In the eelgrass zone, the reads of nosZ gene clade II were occupied by the dominant members of the lineages Dechloromonas-Magnetospirillum-Thiocapsa (approximately 30%) and Bacteroidetes (approximately 30%) in in situ and incubated sediments (Fig. 3B, Ei, E1, E2, and E3). In the lineage Dechloromonas-Magnetospirillum-Thiocapsa, the reads of the sulfur-oxidizing gammaproteobacterial nosZ gene dominated (more than approximately 50%) in in situ and incubated sediments in the eelgrass zone (Table 1, Ei, E1, E2, and E3).

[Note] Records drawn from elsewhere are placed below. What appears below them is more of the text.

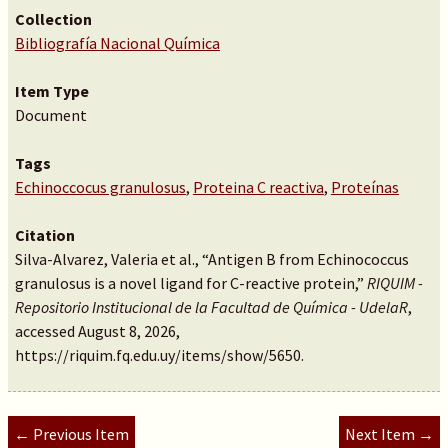
Collection
Bibliografía Nacional Química
Item Type
Document
Tags
Echinoccocus granulosus
,
Proteina C reactiva
,
Proteínas
Citation
Silva-Alvarez, Valeria et al., “Antigen B from Echinococcus
granulosus is a novel ligand for C-reactive protein,”
RIQUIM -
Repositorio Institucional de la Facultad de Química - UdelaR
,
accessed August 8, 2026,
https://riquim.fq.edu.uy/items/show/5650
.
← Previous Item
Next Item →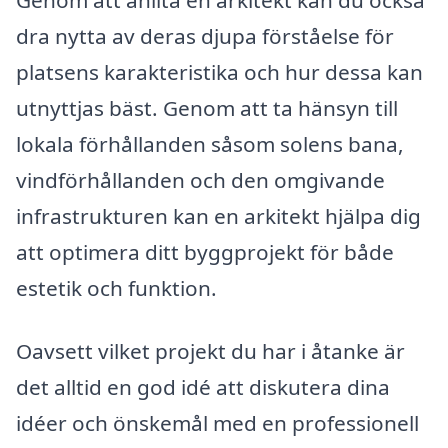
dra nytta av deras djupa förståelse för
platsens karakteristika och hur dessa kan
utnyttjas bäst. Genom att ta hänsyn till
lokala förhållanden såsom solens bana,
vindförhållanden och den omgivande
infrastrukturen kan en arkitekt hjälpa dig
att optimera ditt byggprojekt för både
estetik och funktion.
Oavsett vilket projekt du har i åtanke är
det alltid en god idé att diskutera dina
idéer och önskemål med en professionell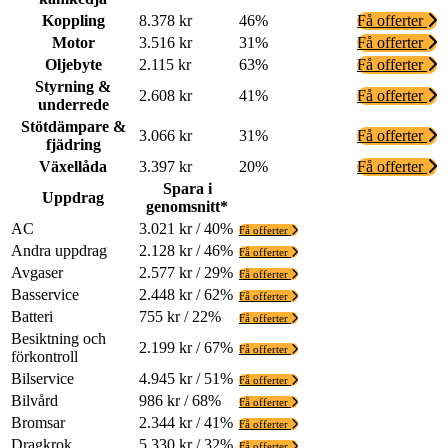
Koppling
8.378 kr
46%
Få offerter
Motor
3.516 kr
31%
Få offerter
Oljebyte
2.115 kr
63%
Få offerter
Styrning &
2.608 kr
41%
Få offerter
underrede
Stötdämpare &
3.066 kr
31%
Få offerter
fjädring
Växellåda
3.397 kr
20%
Få offerter
Spara i
Uppdrag
genomsnitt*
AC
3.021 kr / 40%
Få offerter
Andra uppdrag
2.128 kr / 46%
Få offerter
Avgaser
2.577 kr / 29%
Få offerter
Basservice
2.448 kr / 62%
Få offerter
Batteri
755 kr / 22%
Få offerter
Besiktning och
2.199 kr / 67%
Få offerter
förkontroll
Bilservice
4.945 kr / 51%
Få offerter
Bilvård
986 kr / 68%
Få offerter
Bromsar
2.344 kr / 41%
Få offerter
Dragkrok
5.330 kr / 32%
Få offerter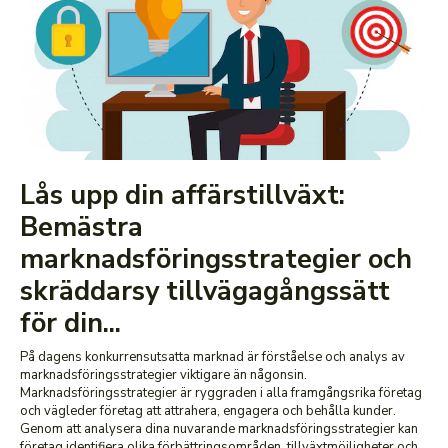
Lås upp din affärstillväxt:
Bemästra
marknadsföringsstrategier och
skräddarsy tillvägagångssätt
för din...
På dagens konkurrensutsatta marknad är förståelse och analys av
marknadsföringsstrategier viktigare än någonsin.
Marknadsföringsstrategier är ryggraden i alla framgångsrika företag
och vägleder företag att attrahera, engagera och behålla kunder.
Genom att analysera dina nuvarande marknadsföringsstrategier kan
företag identifiera olika förbättringsområden, tillväxtmöjligheter och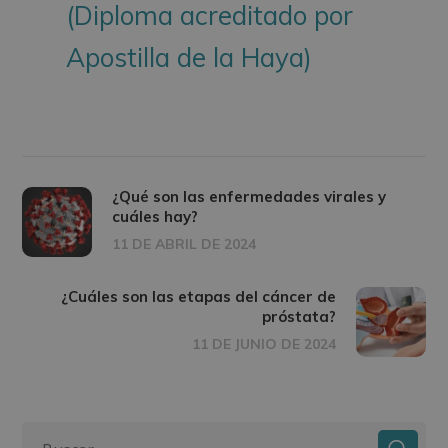
(Diploma acreditado por
Apostilla de la Haya)
¿Qué son las enfermedades virales y
cuáles hay?
11 DE ABRIL DE 2024
¿Cuáles son las etapas del cáncer de
próstata?
11 DE JUNIO DE 2024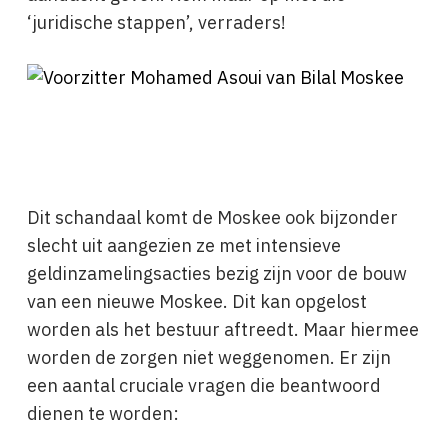
‘juridische stappen’, verraders!
Dit schandaal komt de Moskee ook bijzonder
slecht uit aangezien ze met intensieve
geldinzamelingsacties bezig zijn voor de bouw
van een nieuwe Moskee. Dit kan opgelost
worden als het bestuur aftreedt. Maar hiermee
worden de zorgen niet weggenomen. Er zijn
een aantal cruciale vragen die beantwoord
dienen te worden: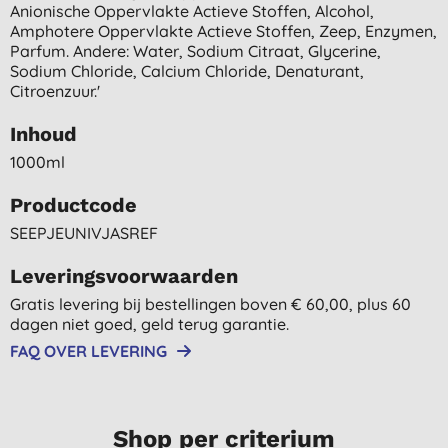
Anionische Oppervlakte Actieve Stoffen, Alcohol,
Amphotere Oppervlakte Actieve Stoffen, Zeep, Enzymen,
Parfum. Andere: Water, Sodium Citraat, Glycerine,
Sodium Chloride, Calcium Chloride, Denaturant,
Citroenzuur.'
Inhoud
1000ml
Productcode
SEEPJEUNIVJASREF
Leveringsvoorwaarden
Gratis levering bij bestellingen boven € 60,00, plus 60
dagen niet goed, geld terug garantie.
FAQ OVER LEVERING
Shop per criterium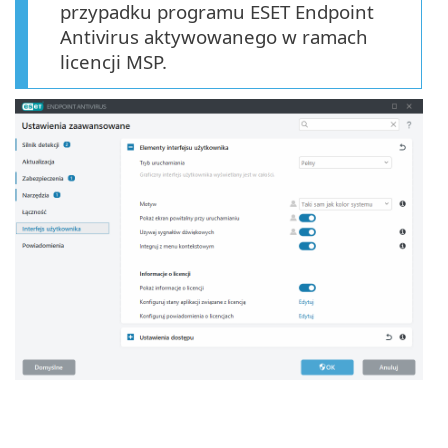
przypadku programu ESET Endpoint
Antivirus aktywowanego w ramach
licencji MSP.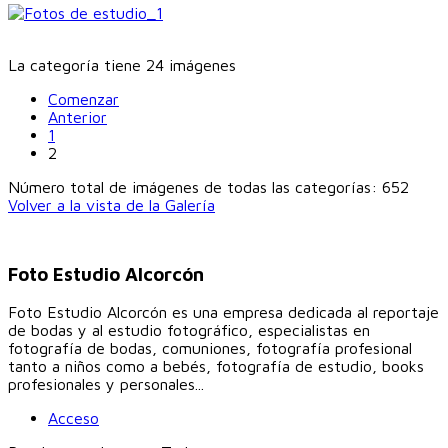
La categoría tiene 24 imágenes
Comenzar
Anterior
1
2
Número total de imágenes de todas las categorías: 652
Volver a la vista de la Galería
Foto Estudio Alcorcón
Foto Estudio Alcorcón es una empresa dedicada al reportaje
de bodas y al estudio fotográfico, especialistas en
fotografía de bodas, comuniones, fotografía profesional
tanto a niños como a bebés, fotografía de estudio, books
profesionales y personales...
Acceso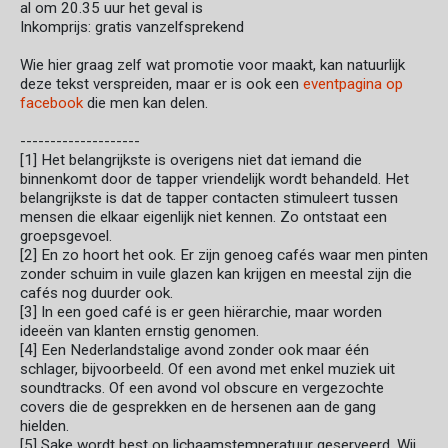
al om 20.35 uur het geval is
Inkomprijs: gratis vanzelfsprekend
Wie hier graag zelf wat promotie voor maakt, kan natuurlijk
deze tekst verspreiden, maar er is ook een
eventpagina op
facebook
die men kan delen.
--------------------
[1] Het belangrijkste is overigens niet dat iemand die
binnenkomt door de tapper vriendelijk wordt behandeld. Het
belangrijkste is dat de tapper contacten stimuleert tussen
mensen die elkaar eigenlijk niet kennen. Zo ontstaat een
groepsgevoel.
[2] En zo hoort het ook. Er zijn genoeg cafés waar men pinten
zonder schuim in vuile glazen kan krijgen en meestal zijn die
cafés nog duurder ook.
[3] In een goed café is er geen hiërarchie, maar worden
ideeën van klanten ernstig genomen.
[4] Een Nederlandstalige avond zonder ook maar één
schlager, bijvoorbeeld. Of een avond met enkel muziek uit
soundtracks. Of een avond vol obscure en vergezochte
covers die de gesprekken en de hersenen aan de gang
hielden.
[5] Sake wordt best op lichaamstemperatuur geserveerd. Wij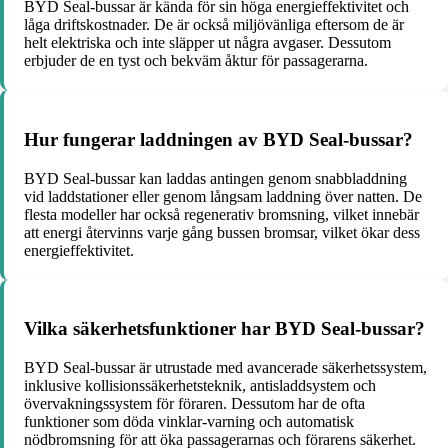
BYD Seal-bussar är kända för sin höga energieffektivitet och
låga driftskostnader. De är också miljövänliga eftersom de är
helt elektriska och inte släpper ut några avgaser. Dessutom
erbjuder de en tyst och bekväm åktur för passagerarna.
Hur fungerar laddningen av BYD Seal-bussar?
BYD Seal-bussar kan laddas antingen genom snabbladdning
vid laddstationer eller genom långsam laddning över natten. De
flesta modeller har också regenerativ bromsning, vilket innebär
att energi återvinns varje gång bussen bromsar, vilket ökar dess
energieffektivitet.
Vilka säkerhetsfunktioner har BYD Seal-bussar?
BYD Seal-bussar är utrustade med avancerade säkerhetssystem,
inklusive kollisionssäkerhetsteknik, antisladdsystem och
övervakningssystem för föraren. Dessutom har de ofta
funktioner som döda vinklar-varning och automatisk
nödbromsning för att öka passagerarnas och förarens säkerhet.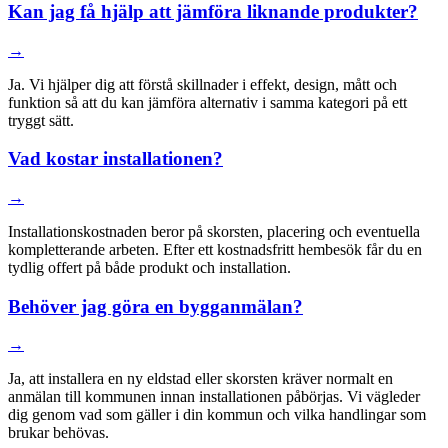
Kan jag få hjälp att jämföra liknande produkter?
→
Ja. Vi hjälper dig att förstå skillnader i effekt, design, mått och
funktion så att du kan jämföra alternativ i samma kategori på ett
tryggt sätt.
Vad kostar installationen?
→
Installationskostnaden beror på skorsten, placering och eventuella
kompletterande arbeten. Efter ett kostnadsfritt hembesök får du en
tydlig offert på både produkt och installation.
Behöver jag göra en bygganmälan?
→
Ja, att installera en ny eldstad eller skorsten kräver normalt en
anmälan till kommunen innan installationen påbörjas. Vi vägleder
dig genom vad som gäller i din kommun och vilka handlingar som
brukar behövas.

The majority of sulfur-oxidizing Gammaproteobacteria were related to sulfur- and sulfide-oxidizing symbionts, such as Thiolapillus brandeum isolated from a hydrothermal vent (48), ‘Candidatus Thiodiazotropha endoloripes’ and ‘Candidatus Thiosymbion oneisti’ in seagrass sediments (53), the marine bivalve mollusk Solemya velesiana gill symbiont (58), and endosymbionts of the deep-sea tubeworms Ridgeia piscesae and Tevnia jerichonana (22). Further predominant nosZ gene reads were related to the giant sulfur-oxidizing bacterium ‘Candidatus Thiomargarita nelsonii’ (77) and anaerobic phototrophic nitrite oxidizer Thiocapsa sp. KS1 (25) in the in situ sediment of the eelgrass zone. In addition, the spiking of N2O into serum bottles (Table 1, E3 and N3) induced an increase in unclassified nosZ reads related to the cytochrome c N2O reductase (cNos) of Epsilonproteobacteria, which dominated in the gill chamber epibiosis of the deep-sea shrimp (28).

Table 1.

Average relative taxonomic distribution of nosZ gene reads within the Dechloromonas-Magnetospirillum-Thiocapsa lineage at the genus level.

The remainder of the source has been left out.